I am putting on new walnut scales on my pre-1890 W&B. When it comes to the wedge (which will be wood) should I glue it then pin it or just pin it?
 
I like to glue both sides of the wedge in, then do the final shaping of the wedge to the scales. Makes a seamless transition from wedge to scales with no cracks.
 
Wow. I would have thought wood glue, Gorilla glue, or even marine adhesive. Super glue it is then. Thanks,
 
Consider this:

1. If you're making translucent horn scales with an ivory wedge, you can see through the scale, and need transparent glue.

2. If you make a mistake gluing in the scale, you can use a full-hollow razor to scrape the wedge off the scale to make adjustments.

3. The glue doesn't have to create a super great bond, because it's strength is compounded with the addition of the pin/peen.

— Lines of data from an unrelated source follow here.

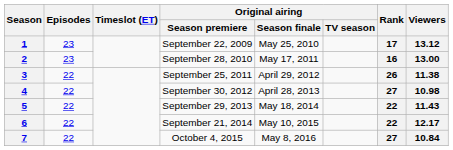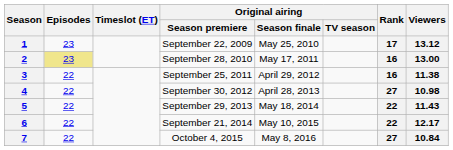2 | Episodes: no background -> khaki background
3 | Rank: 26 -> 16
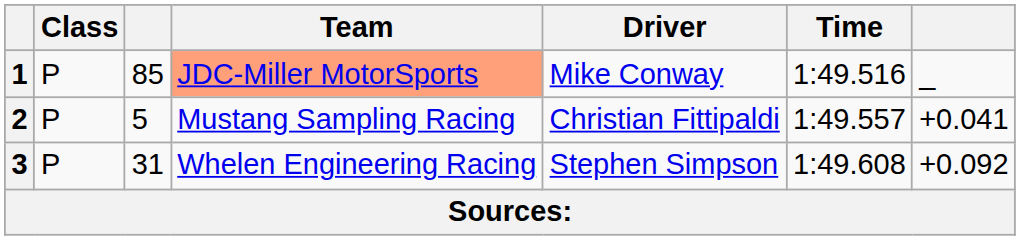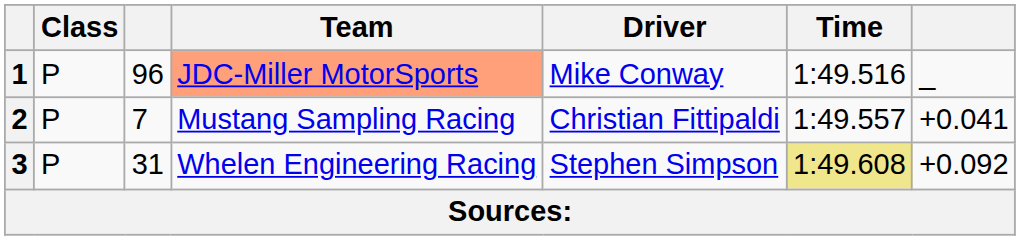1 | column 3: 85 -> 96
2 | column 3: 5 -> 7
3 | Time: no background -> khaki background
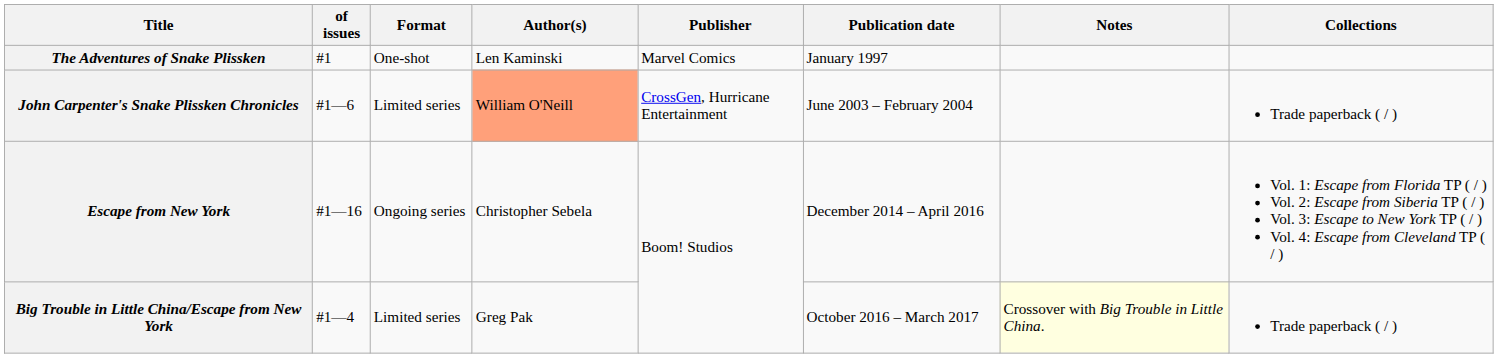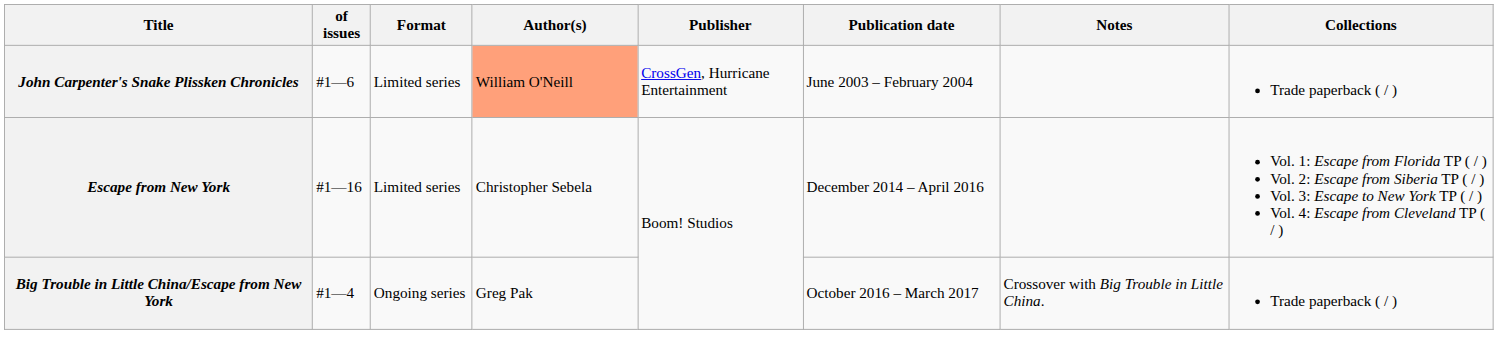- row: The Adventures of Snake Plissken | #1 | One-shot | Len Kaminski | Marvel Comics | January 1997
Escape from New York | Format: Ongoing series -> Limited series
Big Trouble in Little China/Escape from New York | Format: Limited series -> Ongoing series
Big Trouble in Little China/Escape from New York | Notes: lightyellow background -> no background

4. NOTE: Wood scales and thicker scales don't flex much, so don't make the "fork" at the pivot end more than 1/4-1/2" or it'll likely pull the wedge end apart even after its peened and leave an unsightly space/crack between scale and wedge.
 
I am putting on new walnut scales on my pre-1890 W&B. When it comes to the wedge (which will be wood) should I glue it then pin it or just pin it?

I know it's a little late now but I prefer to not use glue. Sometimes it's best to use glue but I try to only use it as a last resort.
As long as everything is flat you shouldn't have a big problem.
One reason I don't liking using glue is most of the time you are forced to leave it as is (or chance chipping something orhaving to sand a lot more).
Sometimes you get it together and decide it not the combo your looking for... if it's not glued, you just take t apart, fit another color/piece and off you go.
 
I use a very good epoxy to glue scales and don't use pins unless I am doing a real "restore" (meaning no new scales). For pimping, the epoxy is great. If you tried to remove the wedge you would break the scales. Here's one glued.



 
I use a very good epoxy to glue scales and don't use pins unless I am doing a real "restore" (meaning no new scales). For pimping, the epoxy is great. If you tried to remove the wedge you would break the scales. Here's one glued.





All great suggestions. Thanks to all of you.

Alpster, that is one gorgeous razor. The scales are awesome. What epoxy did you use?
 

Slash McCoy

I freehand dog rockets
I like to glue one side. It is easier to keep it lined up. for sanding and finishing. Sometimes I use a hidden pin to keep it from rotating, and don't glue, especially with thicker scales. On a few razors I have used two pins to prevent rotation. I don't like the wedge to float freely because it is easier to sand and finish smoothly to the scales when the wedge cannot rotate about the pin. However, and unglued wedge does make it easier to try different wedge colors or thicknesses or tapers. On a few razors I have purposely made the wedge slightly undersize all around. I will do one like that in the next batch of GDs I do. There are lots of options. I generally make initial and trial pinnings with microfastener bolts for easy adjustment or removal. Real pins don't go in until I am totally satisfied with the whole setup. Sometimes I simply peen down the end of the bolt without the nut, though there are durability issues with the brass which is softer than the nickel-silver pins.

When I glue, I only use a tiny dot of glue. All that is needed is to prevent rotation. If the glue spot is very small, the wedge can more easily be removed should there ever be a reason to do so.

With very thick or stiff scales, it may be necessary to completely glue and clamp the wedge to both scales. As Daflorc pointed out, sometimes squeezing the pivot end together will force the scales and wedge apart at the very end of the scales.
 
If you're using a translucent scale material, the glue can show if it's uneven. Had that happen with a red wedge on ghost G10 once.